§ **READING TEXT**
╔══

The mission, called Inspiration4, will be the first to launch a crew consisting solely of first-time civilians into space

Image: Jared Isaacman, Dragon spacecraft. Source: SpaceX

Jared Isaacman, a billionaire start-up founder and accomplished jet pilot, announced Monday he is chartering a four-seat SpaceX flight and plans to take three “everyday” people along for the ride with him.

The mission, called Inspiration4, will be the first to launch a crew consisting solely of first-time civilians into space and is slated to take off from Kennedy Space Center in Florida in October.

Besides fulfilling his dream of flying in space, Isaacman will use the private, multi-day trip to raise $200 million for St. Jude Children’s Research Hospital and will raffle off one of the seats to benefit childhood cancer research. 

Anyone donating to St. Jude Hospital in February 2021 will be entered into a random drawing to accompany Isaacman. The third seat has been reserved for a female health care worker at St. Jude, and the fourth seat will go to a business owner who uses Shift4 Payments Inc. (NYSE: FOUR), Isaacman’s payments processing company. 

During a virtual press conference Monday, Isaacman said, “If we’re going to continue making advances up there in space, then we have an obligation to do the same down here on Earth.”

“That’s why Inspiration4 endeavors to mobilize the biggest fundraising and awareness campaign in the 59-year history of St. Jude Children’s Research Hospital,”said Isaacman, who has committed $100 million to St. Jude out of his own pocket.

╚══

§ **DATA FOR ANALYSIS**
╔══

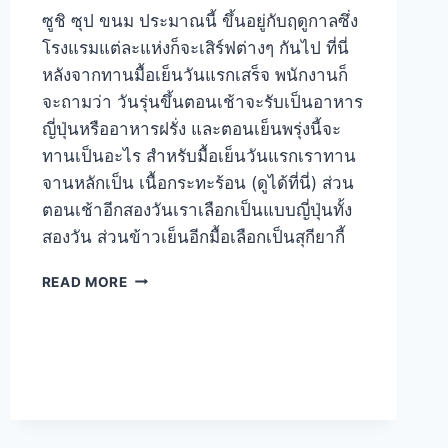
ซูชิ ซุป ขนม ประมาณนี้ ขึ้นอยู่กับฤดูกาลซึ่ง
โรงแรมแต่ละแห่งก็จะเสิร์ฟต่างๆ กันไป ที่นี่
หลังจากทานมื้อเย็นวันแรกเสร็จ พนักงานก็
จะถามว่า วันรุ่นขึ้นตอนเช้าจะรับเป็นอาหาร
ญี่ปุ่นหรืออาหารฝรั่ง และตอนเย็นพรุ่งนี้จะ
ทานเป็นอะไร สำหรับมื้อเย็นวันแรกเราทาน
จานหลักเป็น เนื้อกระทะร้อน (ดูได้ที่นี่) ส่วน
ตอนเช้าอีกสองวันเราเลือกเป็นแบบญี่ปุ่นทั้ง
สองวัน ส่วนข้าวเย็นอีกมื้อเลือกเป็นสุกียากี้
รีวิว
READ MORE
อาหาร
ไค
เซกิ
โรงแรม
KOZANTEI
UBUYA
KAWAGUCHIKO
–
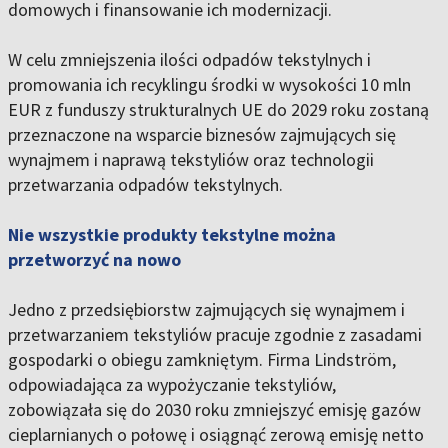
domowych i finansowanie ich modernizacji.
W celu zmniejszenia ilości odpadów tekstylnych i
promowania ich recyklingu środki w wysokości 10 mln
EUR z funduszy strukturalnych UE do 2029 roku zostaną
przeznaczone na wsparcie biznesów zajmujących się
wynajmem i naprawą tekstyliów oraz technologii
przetwarzania odpadów tekstylnych.
Nie wszystkie produkty tekstylne można
przetworzyć na nowo
Jedno z przedsiębiorstw zajmujących się wynajmem i
przetwarzaniem tekstyliów pracuje zgodnie z zasadami
gospodarki o obiegu zamkniętym. Firma Lindström,
odpowiadająca za wypożyczanie tekstyliów,
zobowiązała się do 2030 roku zmniejszyć emisję gazów
cieplarnianych o połowę i osiągnąć zerową emisję netto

╚══

§ **TASK LIST**
A) For each statement, state whether it agrees with the Inspiration4 article, answering yes or no and quoting the words of the article that decide it. (i) The mission is scheduled to lift off from Kennedy Space Center in Florida in October. (ii) The third seat is reserved for a business owner who uses Shift4 Payments. (iii) Isaacman has committed $200 million of his own money to St. Jude.
B) According to the Inspiration4 article, in what month must a person donate to St. Jude Hospital to be entered into the random drawing for a seat?
C) Print the passage of the Inspiration4 article that begins at the words "Anyone donating to" and stops after the words "his own pocket.".

§ **RESPONSES PER TASK**
A)
(i) Yes: "is slated to take off from Kennedy Space Center in Florida in October"
(ii) No: "The third seat has been reserved for a female health care worker at St. Jude"
(iii) No: "who has committed $100 million to St. Jude out of his own pocket"

B) February 2021.

C)
Anyone donating to St. Jude Hospital in February 2021 will be entered into a random drawing to accompany Isaacman. The third seat has been reserved for a female health care worker at St. Jude, and the fourth seat will go to a business owner who uses Shift4 Payments Inc. (NYSE: FOUR), Isaacman’s payments processing company. 

During a virtual press conference Monday, Isaacman said, “If we’re going to continue making advances up there in space, then we have an obligation to do the same down here on Earth.”

“That’s why Inspiration4 endeavors to mobilize the biggest fundraising and awareness campaign in the 59-year history of St. Jude Children’s Research Hospital,”said Isaacman, who has committed $100 million to St. Jude out of his own pocket.